Most of us know ETL is an acronym for Extract, Transform and Load even if you have never actively involved in any ETL projects. Some of us also know it by ECCD (Extract, Clean, Conform, and Deliver) if you have read the book The Data Warehouse ETL Toolkit, or by ADCID (Access, Discover, Cleanse, Integration, Deliver) is you have read publications from Informatica.
All of these acronyms are good reminders for ETL designers/developers to produce high-quality ETL work with vigorous disciplines. What do I mean by that? Here is an example. I use the ECCD acronym for creating milestone points and staging for the ETL processes I’ve designed.
What about other vocabularies we’ve heard about but not in these acronyms. I’ve talked about the sub-systems in another blog What is ETL?, such as data profiling, validation, standardization etc. What about the following practices? I am putting down my notes here because they are important issues for any ETL process.
Naming Conventions: this will include codings, prefixes, and standard descriptions across the project. Naming conventions will be different for different projects. The key is to stick to the naming convention religiously.
Modular Design: each ETL process should have up to six stages and be designed to carry out one part of the processing in each stage.
Failover and Recovery: large/time-consuming task should be designed as a separate job, to make sure that the core process is not a long-running process.
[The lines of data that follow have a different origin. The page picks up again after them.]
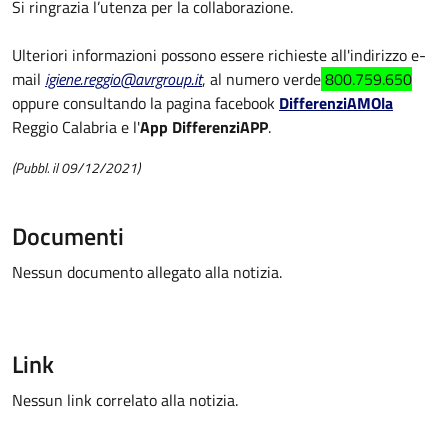
Si ringrazia l’utenza per la collaborazione.
Ulteriori informazioni possono essere richieste all'indirizzo e-
mail
igiene.reggio@avrgroup.it
, al numero verde
800.759.650
oppure consultando la pagina facebook
DifferenziAMOla
Reggio Calabria e l'
App DifferenziAPP
.
(Pubbl. il 09/12/2021)
Documenti
Nessun documento allegato alla notizia.
Link
Nessun link correlato alla notizia.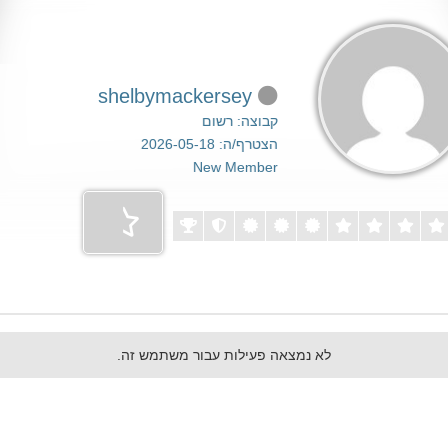
shelbymackersey
קבוצה: רשום
הצטרף/ה: 2026-05-18
New Member
לא נמצאה פעילות עבור משתמש זה.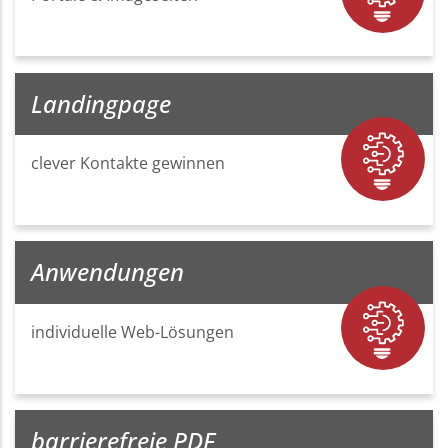
Landingpage
clever Kontakte gewinnen
Anwendungen
individuelle Web-Lösungen
barrierefreie PDF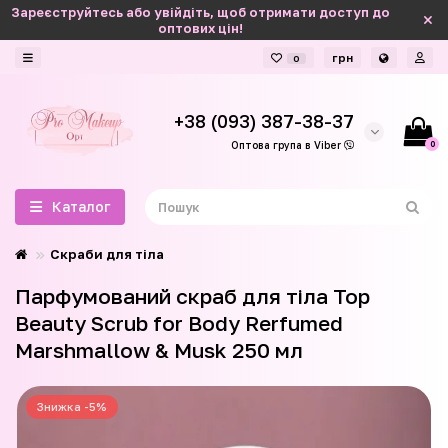
Зареєструйтесь або увійдіть, щоб отримати доступ до
оптових цін!
грн
0
+38 (093) 387-38-37
0
Оптова група в Viber
Каталог
Скраби для тіла
Парфумований скраб для тіла Top
Beauty Scrub for Body Rerfumed
Marshmallow & Musk 250 мл
Знижка -5%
When each stage in the main process the loads is not large the strategy for failover and recovery will be to restart the failed stage. The standard best practices of milestone points, staging and modular design will help tremendously. If the entire process is not large, re-start from the Extract from the beginning will certainly work too.
Error Handling: will target 100% error trapping of jobs. I’ve designed a component in SSIS to handle trapping and logging the error.
Notification: Email will be the primary notification vehicle and it will be integrated with the error handling and process reporting routines to ensure information about successful and unsuccessful runs are delivered to the administrator and stake holders. Again the component I designed in SSIS will perform the notification.
Release Management: Team Foundation Server is primary Version Control tool I’ve used so far. If you are using SQL Server Integration Services, there are some features there you can certainly take advantage of. See my other SSIS blogs for this.
Process Reporting: status and row counts of jobs will be retrieved for accurate process reporting. Again the component I designed in SSIS can perform the process/audit reporting.
Parameter Management: the ability to manage job parameters across environments so that components can be delivered and run without requiring any modifications. One of the parameters I used is a parameter to determine if the loading is Initial VS. Incremental. The parameters can be stored in a file or on a SQL table. You can designed a task to read the parameter(s) from the flat file or from a SQL table to determine the processing path.
Optimization: I’ve read about how multiple instances of jobs can be created to take advantage of a server farm (if you have one), but I’ve never seen how it’s done. Since SSIS is my primary driving tool, parallelism will be used when different types of extracts/processes can run at the same time. In my opinion, to design a performance-driven ETL process in SSIS, you need to have a suitably complex mix of SQL-based and SSIS-specific optimization techniques in place.
Metadata Management: in SSIS it’s not easy to see a central repository of metadata information. To compensate for this, I’ve some code to try to extract the metadata out from my SSIS packages. For the most part, I document the metadata manually in an Excel file.